==== Given passage ====

Re: [Graphs] Proposal for Named Graph Semantics from Alex Hall on 2011-04-07 (public-rdf-wg@w3.org from April 2011)

From: Alex Hall <alexhall@revelytix.com>
Date: Thu, 7 Apr 2011 16:56:37 -0400
To: Richard Cyganiak <richard@cyganiak.de>
Cc: RDF WG <public-rdf-wg@w3.org>
Message-ID: <BANLkTi=ZaR6eEC+adz0YBStY5JCr6bBtsQ@mail.gmail.com>
On Thu, Apr 7, 2011 at 4:22 PM, Richard Cyganiak <richard@cyganiak.de>wrote:

> Thanks Alex.
>
> Trying to paraphrase: The RDF-Datasets-Proposal is just an abstract syntax
> and leaves open the question what the relationship between IRI and graph in
> the (IRI, graph) pair is. You are unsatisfied with that and would like to
> see a formal semantics specified for that relationship.
>

I would reword that last sentence as: I am uncomfortable with that and have
been trying to formulate a formal semantics that expresses my understanding
of that relationship.  I am not entirely convinced myself that this needs to
be part of the official specification, as clearly you are not either.  But
there's always been a certain amount of hand-waving around the area of named
graphs that engenders skepticism in some people.


>
> My next questions:
>
> Why do you want a formal semantics?
>

In short, to help me sleep better at night.  And if that's all anybody else
finds this useful for, then by all means leave it out of the spec.


>
> What is the benefit of having that?
>
> How does it help addressing the multigraph use cases [1]?
>

Taking a quick look through that doc, I'll admit that for most of the use
cases it doesn't address any issues that aren't addressed with the use of
the abstract syntax.  There is, however, a section titled "Providing a
standard foundation for the W3C specs" [2] and a sub-section on the
alignment of Linked Data principles with RDF and AWWW which specifically
states:

'A formal definition of a concept such as "RDF Dataset", "Set of Named
Graphs", and the g-box/g-snap/g-text distinction in a core RDF spec would
make it easier to formally define such a model, tying together the Linked
Data principles and practices, Architecture of the World Wide Web, and the
REST model of information resources and representations, in a formal way.'

I make no claims that this proposal advances that goal in any particular
way, I just highlight that section as an illustration that at least some
people seem to want a more formal semantics.

==== The data ====

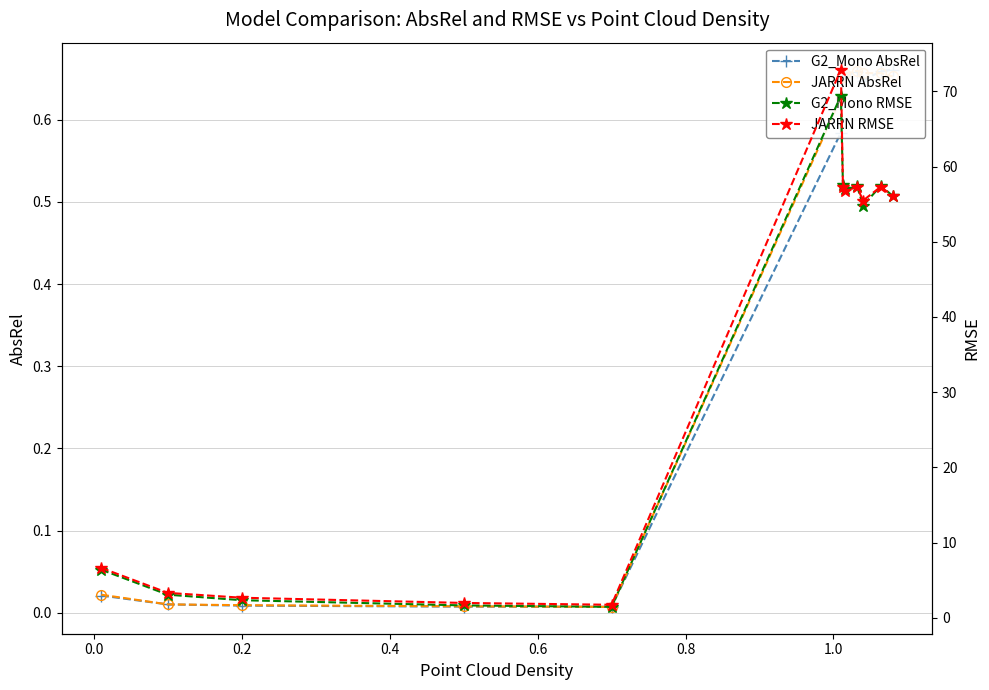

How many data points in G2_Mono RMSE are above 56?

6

====

- _What to work on_:
1. Update the named graph email from the words "I make no claims" through the words "more formal semantics.", putting "example" in place of "illustration". Begin at the words that have "I make no claims" and stop after "more formal semantics.".
2. Sum up the named graph email in two sentences.
3. Resume the named graph email from where it stops.

- _Answers for the tasks_:
1.
I make no claims that this proposal advances that goal in any particular
way, I just highlight that section as an example that at least some
people seem to want a more formal semantics.

2. Alex Hall rewords Richard Cyganiak's paraphrase, saying he is uncomfortable with leaving the relationship between IRI and graph open and has been trying to formulate a formal semantics for it, though he is not convinced it must be in the official specification. He admits that for most of the multigraph use cases it adds nothing beyond the abstract syntax, but he points to a section of that document as a sign that some people want a more formal semantics.

3.
>
>
> Do you feel that delivering a solution that “merely” addresses the use
> cases would be insufficient?
>

Not at all -- I think an ideal solution addresses exactly those use cases
and nothing more.


>
> If that's the case, then can you articulate these extra requirements?
>
> (Please don't take this wrong, I'm trying to get unspoken assumptions out
> into the open.)
>

No worries.  This is a conversation worth having.


>
> Thanks,
> Richard
>
> [1] http://www.w3.org/2011/rdf-wg/wiki/TF-Graphs-UC
>
>
-Alex

[2]
http://www.w3.org/2011/rdf-wg/wiki/TF-Graphs-UC#Providing_a_standard_foundation_for_W3C_specs


>
>
> On 7 Apr 2011, at 21:05, Alex Hall wrote:
>
> > On Thu, Apr 7, 2011 at 3:33 PM, Richard Cyganiak <richard@cyganiak.de>
> wrote:
> > Hi Alex,
> >
> > Thanks, that's quite useful. Before commenting on it, I'd like to ask
> though what the motivation is.
> >
> > The primary motivation was to attempt to give a coherent answer to the
> questions, "what exactly *is* the resource identified by a graph IRI?" and
> "what is the relationship between that resource and the <IRI, Graph> tuples
> expressed in an RDF dataset/TriG file?"  I get the sense that I'm not the
> only one who's struggled with these questions.  Maybe they're questions that
> the WG will not attempt to answer, but if we do then hopefully the WG will
> find this proposal useful.  At the very least, I think this proposal does a
> good job of expressing the world as I understand it and committing it to
> document form has help me clarify my thoughts on the matter.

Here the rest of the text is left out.